“Roll over Beethoven, and tell Tchaikovsky the news,” sang Chuck Berry in one of Rock’s classics.
It seems Pyotr (that's Peter to you) Tchaikovsky never did get the news. The “news” in this case was the sonata form traditionally used in the slow movement of symphonies. Mozart, Beethoven and Haydn, products of the Viennese tradition of symphonic composition, were masters of the sonata form, while Tchaikovsky, schooled in the Moscow Conservatory, never quite got it.
Tchaikovsky made up for it with some of the most beautiful melodies ever composed for the symphony.

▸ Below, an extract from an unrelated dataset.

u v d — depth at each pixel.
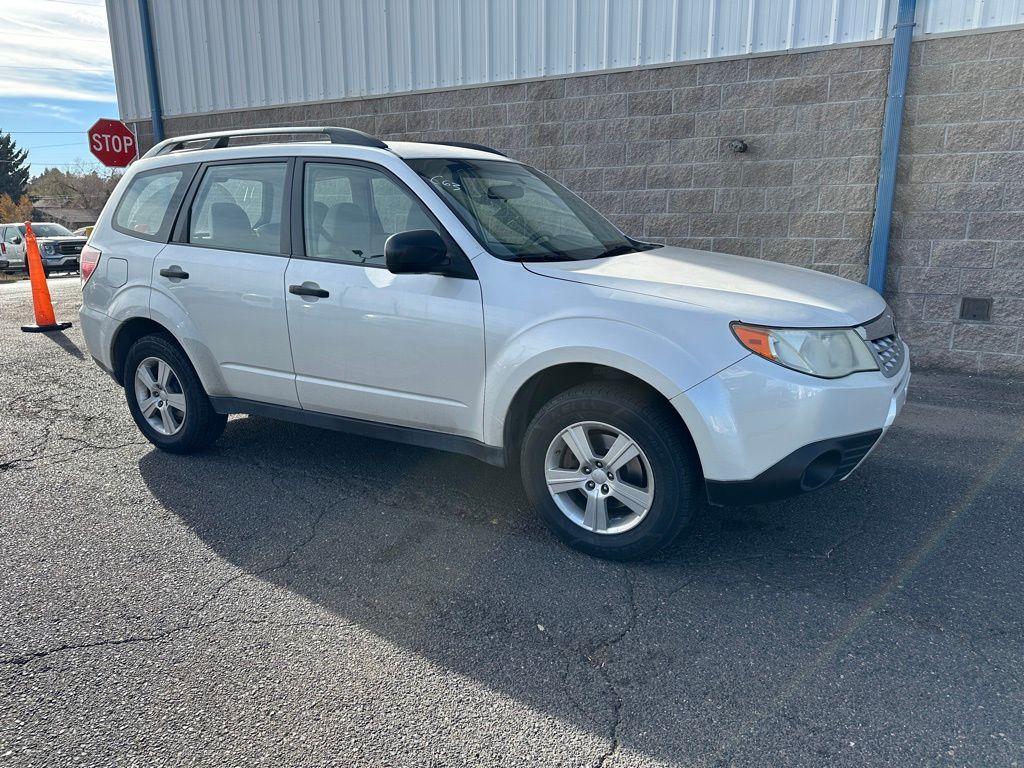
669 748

Because the sonata form was lacking, critics dismissed his music as second-rate. The larger world, however, embraced Tchaikovsky, and today he is recognized as one of the true giants. His melodies have been “borrowed” many times for movie scores.
Like Schumann, Tchaikovsky was a tortured soul. He attempted suicide once, because he was a homosexual. His music was often rejected initially. His first piano concerto and first violin concerto were rejected as “unplayable” by the soloists for whom they were composed. How’s that for gratitude? Tchaikovsky’s music teacher went so far as to say his piano concerto was the worst music he’d ever heard. Today, Tchaikovsky’s piano concerto is number-one on the list of great concertos, and his violin concerto is not far behind.
Despite the negative criticism, Tchaikovsky achieved fame early in life. He left Russia, lived in Italy and Paris, and performed in the United States. He died in 1893, age 53. Among his most famous pieces are three ballets: "Swan Lake", "The Sleeping Beauty", and "The Nutcracker". Another favorite is "The 1812 Overture". Tchaikovsky is tenth on the list of great composers, the only non-German/non-Austrian to make the top-ten.
American Van Cliburn made a career of playing just one work: Tchaikovsky’s Piano Concerto No. 1. His recorded version trumps even Vladimir Horowitz’s famed version from the 1940s. Van Cliburn’s RCA recording earned a Grammy, and thanks to huge record sales, was certified gold, a rare achievement in classical music.